Saturday, February 04, 2006

Everything I know, I learned in a puddle of beer

The party was in the basement of a frat house and it was raucous. By the shank of the evening, I was weaving back and forth and sporting a dopey grin. At the pinnacle of this finesse, I prepared to lay a killer line on a pretty sorority girl. In doing so, I leaned against a wall that wasn't there and landed in a gutter filled with vile water.

High times at the University of Maine at Orono. I have many stories filled with such lowlights from UMO and yet I was never a student there. I never went to college at all.

Here, some of you will fold up the paper in disgust and cast it aside. How can you respect a writer who never received formal schooling? There are such people and they are aghast when I tell them. I have no degree. They never gave out diplomas for the kind of education I sought as a young wanderer.

I used to be ashamed of it. I used to mumble, "Yeah, I went to college." And I did. For about two days at the university in Augusta. And my, how I hated it, sitting in deep classrooms trying to learn about matters I had no real interest in. It took two days for me to realize that my attendance there was a joke. What did I want to be, anyway? An astronomer? A truck driver? The guy who puts the "inspected by No. 9" tickets in shirt pockets?

No idea. So I quit school and I roamed. I hitchhiked a bit and drank with people beneath bridges. Not a noble education, but I wouldn't exchange any of it for a B.A. in this or an M.A. in that. I'm not ashamed of it anymore. These days, I tend to wander around the newsroom declaring: "I ain't got no book learning."

A friend from the old days visited the newsroom not long ago. We talked about the business and how I had managed to evolve since the rowdy days of my youth. He finally asked where I went to college. I told him I hadn't. And he asked the question. How the hell can a person become a reporter without a degree?

It half amuses, half irritates me. Some of the best reporters I know barely graduated from high school. Some of the worst I've worked with had master's degrees in journalism. They had great theoretical knowledge, but ask them to respond to a scanner call and write about it on deadline.

Part of me wishes I had gone to college. Part of me also wishes I had joined the military. But I didn't do either. I wandered.
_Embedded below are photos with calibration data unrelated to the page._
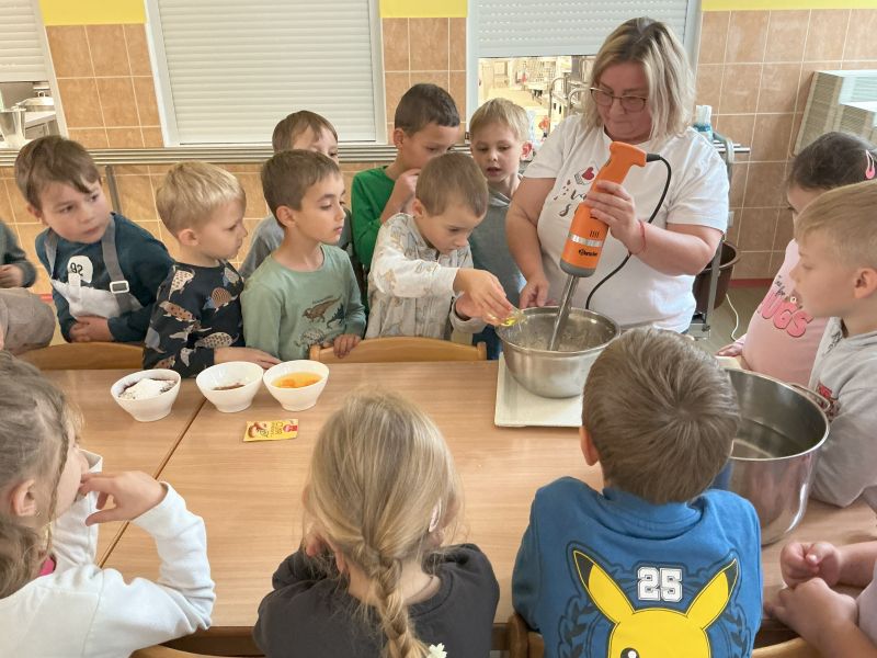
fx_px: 735
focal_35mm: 29
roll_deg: +0.7
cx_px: 438
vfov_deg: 48.2
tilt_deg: -24.6
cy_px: 329
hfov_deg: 61.7
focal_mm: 3
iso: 250
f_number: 1.8
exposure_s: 1/50
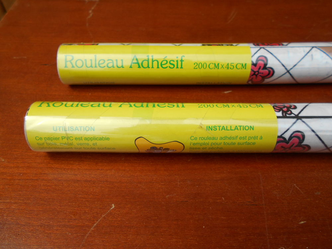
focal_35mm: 26
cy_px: 124
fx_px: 249
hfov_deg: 67.3
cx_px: 166
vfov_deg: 53.1
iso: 80
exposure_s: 1/500
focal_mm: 4.6
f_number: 3.2
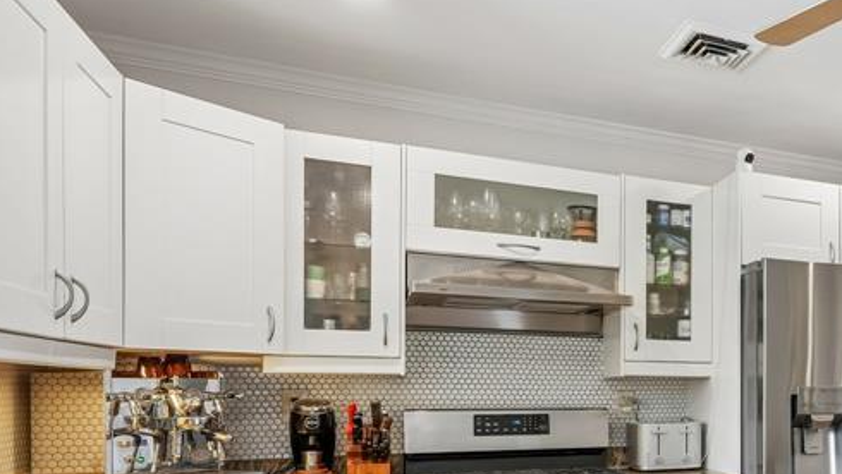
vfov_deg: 32.4
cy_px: 409
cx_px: 859
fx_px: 782
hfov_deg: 46.4
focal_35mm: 35
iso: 400
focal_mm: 16
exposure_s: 1/20
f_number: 9
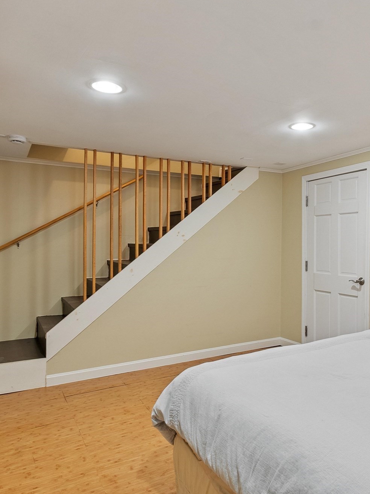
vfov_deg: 65.3
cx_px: 253
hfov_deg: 50.2
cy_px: 241
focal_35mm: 27
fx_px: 385
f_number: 8
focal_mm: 12
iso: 500
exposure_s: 2.5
Back at UMO, I did most of my fraternizing with a group of my brother's friends. They were journalism majors, wide-eyed with expectations and plans for the great stories they would write. They planned to lay bare the inequities of society. Me, I pumped gas five days a week and cooked hot dogs on the weekends.

A few years ago, I got together with the same group on a beach in New Jersey. One owned a restaurant. A few had gone into sales. One was a welder. Happy, successful men, yet none of them had written a single word of news since collecting their diplomas and tossing their mortar boards into the air. I told them war stories from the news trenches and we mused over the irony.
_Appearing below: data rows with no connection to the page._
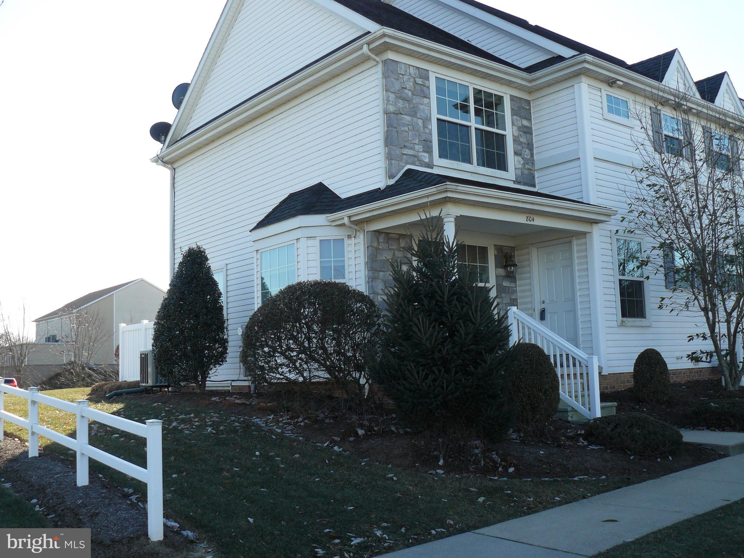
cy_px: 279
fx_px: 774
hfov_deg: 51.4
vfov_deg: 39.7
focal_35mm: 36
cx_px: 372
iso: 100
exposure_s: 1/250
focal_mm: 6
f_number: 4
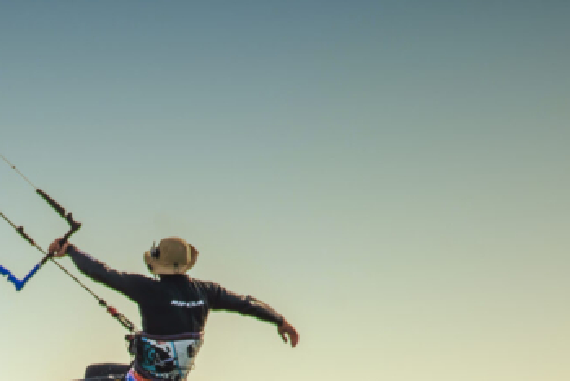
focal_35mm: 1461
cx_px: 2
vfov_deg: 0.9
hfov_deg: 1.4
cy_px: 438
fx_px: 23151
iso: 200
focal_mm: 500
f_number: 6.3
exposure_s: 1/800
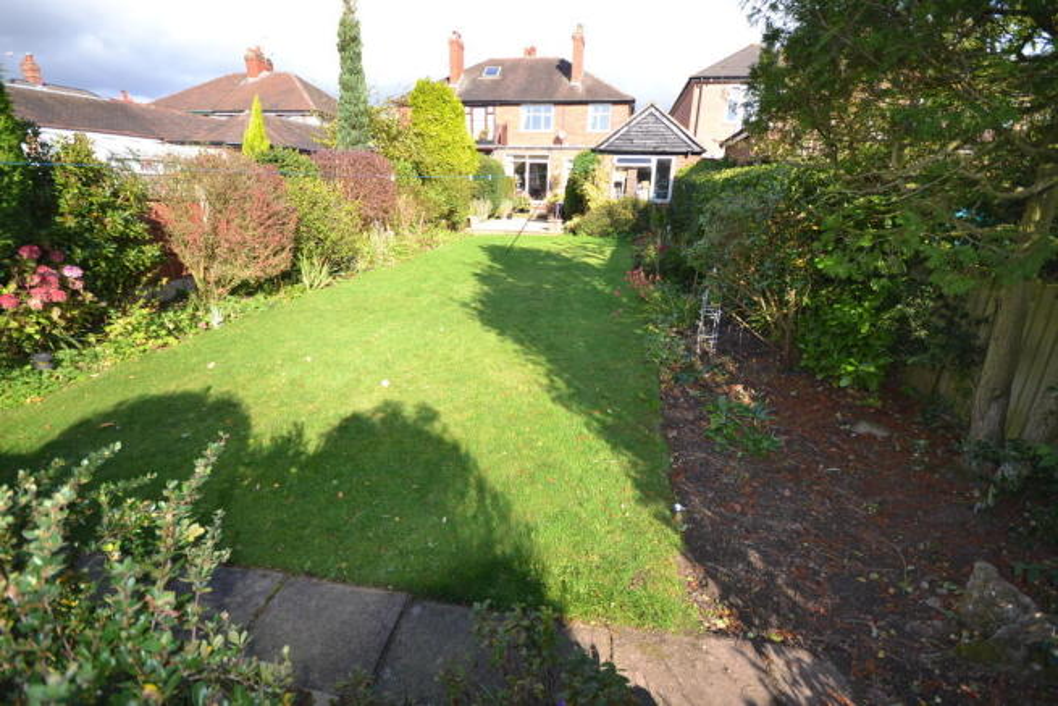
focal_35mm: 15
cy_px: 353
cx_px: 529
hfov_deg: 100.4
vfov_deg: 77.4
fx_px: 441
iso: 100
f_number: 4
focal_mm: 10
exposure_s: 1/160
Back in the day, a girlfriend who had a B.A., an M.A., and some other initials I forget, advised me that I'd never get near a newsroom without a college diploma. No way, no how.

The sad fact is, for a time I believed her. I spent a lot of nights staring up at the newspaper building in Waterville, imagining the news machine inside and wishing I could be part of it. And you wonder how many others are shuffling around with their heads down, convinced that without a nod from a college or university, they can never do what they feel created to do.
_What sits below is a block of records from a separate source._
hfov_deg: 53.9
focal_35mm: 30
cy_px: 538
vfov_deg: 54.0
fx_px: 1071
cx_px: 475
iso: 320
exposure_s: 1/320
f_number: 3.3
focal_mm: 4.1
All some people have is what they have learned through the hard knocks they have taken. Down-and-out addicts have risen from the dust to do great things with knowledge that has been beaten into them. Seasoned criminals walk from prisons and turn their agony into gold.

I don't push a lifestyle of restlessness and hedonism as a means of education. I recommend higher education to anyone who asks about it. With a degree, doors will open quicker. Paychecks will likely be fatter.

But there's something to be said about embracing the experiences you do have, even if they were painful and ugly. There is a certain shabby nobility in the feisty mutt in a roomful of purebreds. There is something to be said for the person who has clawed his way into the kingdom rather than entering with the key of higher education.

Of course, I'm only raving, provoked to memory by an old friend aghast that I was never formally schooled. In the long run, I still have no book learning. And I'm still the guy who fell in the swill.